▸ **Supplied information**:
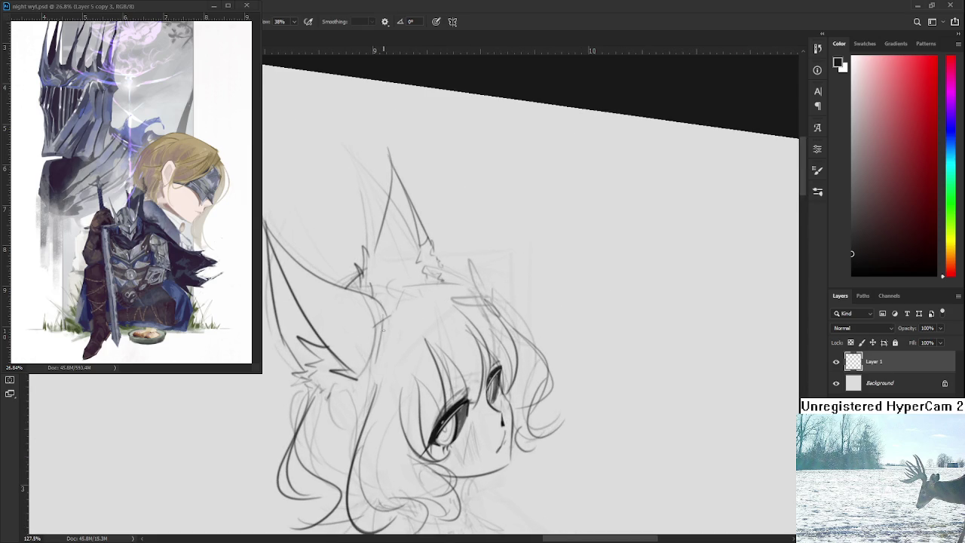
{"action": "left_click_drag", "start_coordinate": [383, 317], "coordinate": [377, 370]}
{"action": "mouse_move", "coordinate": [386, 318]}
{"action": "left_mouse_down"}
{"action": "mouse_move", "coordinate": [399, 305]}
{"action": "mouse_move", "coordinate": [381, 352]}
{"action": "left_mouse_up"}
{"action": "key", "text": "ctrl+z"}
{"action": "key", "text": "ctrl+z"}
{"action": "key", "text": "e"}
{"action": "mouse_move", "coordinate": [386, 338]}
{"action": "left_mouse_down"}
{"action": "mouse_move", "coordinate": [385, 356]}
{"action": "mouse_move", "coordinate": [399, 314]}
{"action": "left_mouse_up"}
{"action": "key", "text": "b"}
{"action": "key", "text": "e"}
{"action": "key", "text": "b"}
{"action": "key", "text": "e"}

---

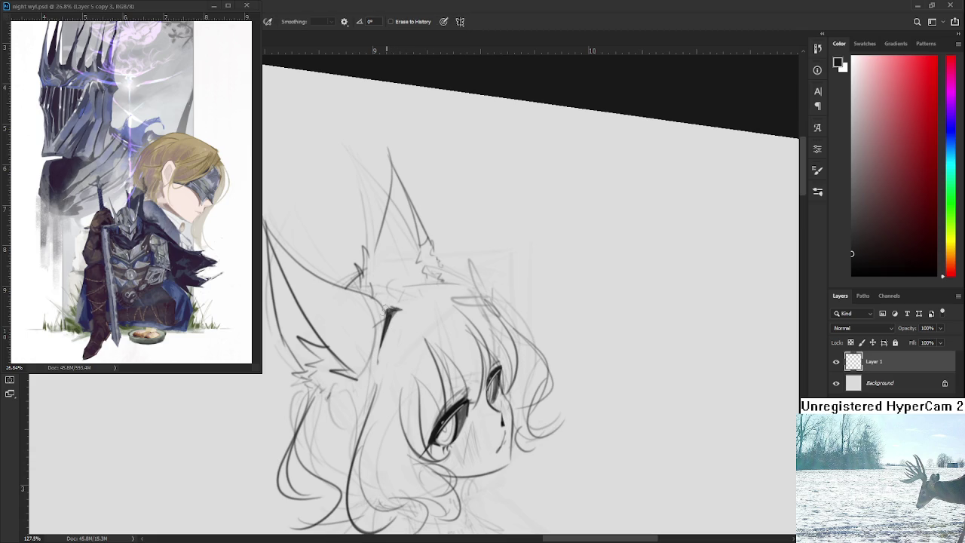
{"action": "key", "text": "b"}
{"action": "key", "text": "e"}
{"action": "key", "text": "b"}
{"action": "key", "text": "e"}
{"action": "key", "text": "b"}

...

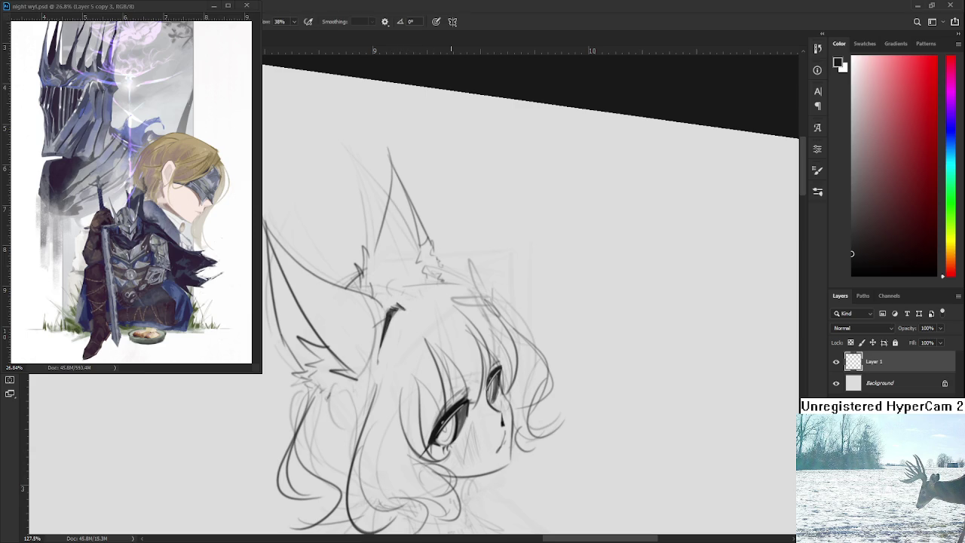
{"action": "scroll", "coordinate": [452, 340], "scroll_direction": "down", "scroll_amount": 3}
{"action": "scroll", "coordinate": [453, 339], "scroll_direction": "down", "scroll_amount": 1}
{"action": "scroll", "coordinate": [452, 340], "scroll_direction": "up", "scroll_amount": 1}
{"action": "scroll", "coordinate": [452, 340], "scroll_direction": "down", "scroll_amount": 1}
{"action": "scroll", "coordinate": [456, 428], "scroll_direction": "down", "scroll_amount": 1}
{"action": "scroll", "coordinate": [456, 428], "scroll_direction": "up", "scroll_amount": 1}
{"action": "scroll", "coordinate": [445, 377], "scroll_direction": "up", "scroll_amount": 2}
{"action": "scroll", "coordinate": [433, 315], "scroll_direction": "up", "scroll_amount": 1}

▸ **What needs to be done**: Report every line of the records that contains the word "scroll".

▸ **Final answer**:
{"action": "scroll", "coordinate": [452, 340], "scroll_direction": "down", "scroll_amount": 3}
{"action": "scroll", "coordinate": [453, 339], "scroll_direction": "down", "scroll_amount": 1}
{"action": "scroll", "coordinate": [452, 340], "scroll_direction": "up", "scroll_amount": 1}
{"action": "scroll", "coordinate": [452, 340], "scroll_direction": "down", "scroll_amount": 1}
{"action": "scroll", "coordinate": [456, 428], "scroll_direction": "down", "scroll_amount": 1}
{"action": "scroll", "coordinate": [456, 428], "scroll_direction": "up", "scroll_amount": 1}
{"action": "scroll", "coordinate": [445, 377], "scroll_direction": "up", "scroll_amount": 2}
{"action": "scroll", "coordinate": [433, 315], "scroll_direction": "up", "scroll_amount": 1}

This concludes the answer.